Durch § 15 Abs. 3 Nr. 1 EStG wird der Kreis der Mitunternehmerschaften für die Fälle erweitert, in denen die Gesellschaft selbst nicht in vollem Umfang, aber entweder teilweise gewerblich tätig wird (Alt. 1) oder z.B. durch Einkünfte aus einer Beteiligung an einer gewerblich tätigen Personengesellschaft (Alt. 2) gewerbliche Einkünfte bezieht.

Ist der Tatbestand erfüllt, kommt es zur sog. Abfärbung oder auch Infektion, was zur einheitlichen Qualifikation aller Einkünfte der Gesellschaft als Einkünfte aus Gewerbebetrieb führt. Die Abfärbung ist insb. für Personengesellschaften relevant, deren Gesellschafter als Freiberufler ausschließlich Einkünfte aus selbstständiger Tätigkeit (§ 18 EStG) erzielen.

 

Beispiel:

A und B betreiben gemeinschaftlich eine Hautarztpraxis, in der (gewerblich) Kosmetikbehandlungen durchgeführt werden und Kosmetikprodukte verkauft werden (weitere Beispiele nach der Rechtsprechung: BFH, Urt. v. 18.5.1995 – IV R 31/94, BStBl II 1995, 718, zur Tanzschule mit Getränkeverkauf; BFH, Urt. v. 12.12.2001 – XI R 56/00, BStBl II 2002, 202, zur Tätigkeit des Insolvenzverwalters).

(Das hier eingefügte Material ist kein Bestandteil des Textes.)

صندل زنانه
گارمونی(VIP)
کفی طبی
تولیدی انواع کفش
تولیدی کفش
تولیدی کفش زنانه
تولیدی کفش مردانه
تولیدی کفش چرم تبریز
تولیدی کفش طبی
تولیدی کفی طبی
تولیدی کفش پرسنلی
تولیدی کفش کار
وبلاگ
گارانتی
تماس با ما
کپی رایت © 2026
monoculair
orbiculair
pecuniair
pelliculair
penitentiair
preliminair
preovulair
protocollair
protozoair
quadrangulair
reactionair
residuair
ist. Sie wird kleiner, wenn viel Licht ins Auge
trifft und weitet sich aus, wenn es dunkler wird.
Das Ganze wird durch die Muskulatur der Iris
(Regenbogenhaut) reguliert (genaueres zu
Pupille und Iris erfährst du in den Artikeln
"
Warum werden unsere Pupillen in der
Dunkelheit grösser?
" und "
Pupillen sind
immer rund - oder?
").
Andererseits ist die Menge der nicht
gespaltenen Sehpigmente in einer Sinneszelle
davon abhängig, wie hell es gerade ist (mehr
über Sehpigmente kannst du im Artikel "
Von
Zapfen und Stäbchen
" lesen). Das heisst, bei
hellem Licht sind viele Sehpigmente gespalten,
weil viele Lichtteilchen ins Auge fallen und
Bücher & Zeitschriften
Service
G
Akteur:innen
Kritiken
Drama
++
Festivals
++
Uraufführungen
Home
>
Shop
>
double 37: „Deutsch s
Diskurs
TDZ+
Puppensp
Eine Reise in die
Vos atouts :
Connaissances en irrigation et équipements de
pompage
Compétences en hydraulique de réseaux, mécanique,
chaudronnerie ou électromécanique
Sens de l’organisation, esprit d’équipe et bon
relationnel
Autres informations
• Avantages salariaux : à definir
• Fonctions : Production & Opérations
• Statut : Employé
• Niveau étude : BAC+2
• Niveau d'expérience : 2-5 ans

Kommt es hier aufgrund von teilweise gewerblichen Einkünften zur Abfärbung, so führt dies dazu, dass die Personengesellschaft insgesamt gem. § 2 Abs. 1 GewStG zum Subjekt der Gewerbesteuer wird und sämtliche Einkünfte gewerbesteuerpflichtig werden. Zudem kann die Gesellschaft ihren Gewinn infolge der Infektion nicht mehr gem. § 4 Abs. 3 EStG durch die sog. Einnahmen-Überschuss-Rechnung ermitteln, sondern muss ihren Gewinn künftig durch Betriebsvermögensvergleich (Bilanzierung) nach § 4 Abs. 1 EStG ermitteln. Auch entfällt durch die Infektion das Privileg der Berechnung der Umsatzsteuer nach vereinnahmten Entgelten – der sog. Ist-Versteuerung –, das Freiberuflern gem. § 20 Nr. 3 UStG zu gewähren ist.

Vor dem Hintergrund des zunehmenden Einsatzes von Legal-Tech-Software hat auch der Ausschuss für Steuerrecht der BRAK im November 2019 vor den Gefahren einer Infektion für Rechtsanwaltskanzleien gewarnt (abrufbar unter: https://www.brak.de/w/files/01_ueber_die_brak/aus-der-arbeit-der-ausschuesse/2019-11-15-ueberarbeitung-des-beitrag-gewerblichkeit.pdf ). Da insb. große Kanzleien nicht mehr nur klassische anwaltliche Dienstleistungen erbringen, haben sich einige Kanzleien bereits dazu entschieden, freiwillig gewerbliche Einkünfte zu erklären (Juve Rechtsmarkt 11/2019, abrufbar unter; https://www.juve.de/nachrichten/namenundnachrichten/2019/09/magic-circle-kanzleien-darum-zahlen-wir-gewerbesteuer ).

Bei gewerblichen Tätigkeiten in äußerst geringfügigem Umfang sollen aus Gründen der Verhältnismäßigkeit die Rechtsfolgen des § 15 Abs. 3 Nr. 1 EStG nach Auffassung des BFH nicht eintreten. Die Geringfügigkeitsgrenze sieht der BFH in Anlehnung an § 11 Abs. 1 S. 3 Nr. 1 GewStG bei 24.500 EUR im Veranlagungszeitraum, sofern die gewerblichen Nettoumsatzerlöse nicht mehr als 3 % des Gesamtumsatzes ausmachen (BFH, Urt. v. 27.8.2014 – VIII R 6/12, BStBI II 2015, S. 1002; v. 27.8.2014 – VIII R 41/11, BStBI II 2015, S. 999; v. 27.8.2014 – VIII R 16/11, BStBI II 2015, S. 996).

 

Hinweis:

Die Praxis entgeht der Infektion dadurch, dass die gewerbliche Tätigkeit durch eine (beteiligungsidentische) Schwesterpersonengesellschaft ausgeübt wird und der gewerbliche und freiberufliche Betrieb klar getrennt werden.